I know this is an old post but here it goes and i hope it helps. Honestly as a a former teenage mom I would say to you and your daughter is

1. your not being mean, you have every right to whom you allow in your home

2. if he still doesn't have a GED, but needs to learn how to support his family tell him to get off his ass and join the military. There are many programs that the military will help you pay for to get his GED. There is a program in the National Guard that helps you review for GED (which they pay for) in return you have to sign a contract from 2-6 years but the good things all the benefits he will obtain for his upcoming family. 

I hope this helps, and o yeah for your daughter if he doesn't change before their child is born tell her that the chances of him changing after is slim.


----------



## momof6girls (Jan 11, 2010)

Thank you for the extra words... i am still beating myself up over. well he can not do military since he has a record with the law.. and is still technicaly wanted by the police?? (a hole) anyway... she had left her dog with us when she left (no time to give to it) that was a few months ago, hubby did not want the dog to start with but i talked him into it.. hoping it could be here when she got smart and moved home.

well this past weekend we found a nice home for the dog (other girls have better breathing truely) and it is down the road so the girls can still see him... but she is very mad at me... (go figure) but i did learn thru her myspace page she has a cat???? no time for dog but time for that??? what ever. 

I did her taxes for her,,, there still sitting on my desk she has not made the time to pick them up..... or at least sign them so i can send them in... grrrr hubby really saying i am baby"ing" her and she is going to be a mom i need to knock it off. (ok i am but i do taxes so why would i not help her with that?)

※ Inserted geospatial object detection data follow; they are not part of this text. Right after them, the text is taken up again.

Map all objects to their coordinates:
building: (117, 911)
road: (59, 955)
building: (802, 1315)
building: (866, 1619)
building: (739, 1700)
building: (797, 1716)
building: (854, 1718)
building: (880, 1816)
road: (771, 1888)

i am still finding a hard line between keeping nice and being there for her,,, and being on my hubby's side and going along with tough love... and there are the other 5 at home that are watching and learning i am sure... 

still working on it...


----------



## prestonspinay (Mar 5, 2010)

Wow I wish my mom can do my taxes, lol. Some parts you are babying her and other times were moms and we can't stop being moms. Well in the Army I was a human resouce person and you know what's messed up so many people in the service had felonys prior to enlisting. The justice system is wacked, the worst I saw was DUI with drugs and gun in the car and beating a cop. If the guys isn't that bad then I bet some recruiter will pull all the right strings to sign his life. As for the cat and dog situation just let it be there is more to life then animals. Good luck!
_Posted via Mobile Device_


----------



## momof6girls (Jan 11, 2010)

it was her dads b-day monday and she came over for dinner it went well... all 6 girls around the table and nothing but talk she got out her altrasound of the baby and i held my breath but all went ok... 
she went on line later to catch up on her e-mails and stuff (she can't afford on line) and me and dad went out for a drink for his b-day as soon as we got in the car my hubby let a deep breath and said i really had to bit my lip...i am glade he did.
yes we want them to grow and we want them to be happy but i any way have a hard time just letting her make her mistakes...
well one day at a time i guess.


----------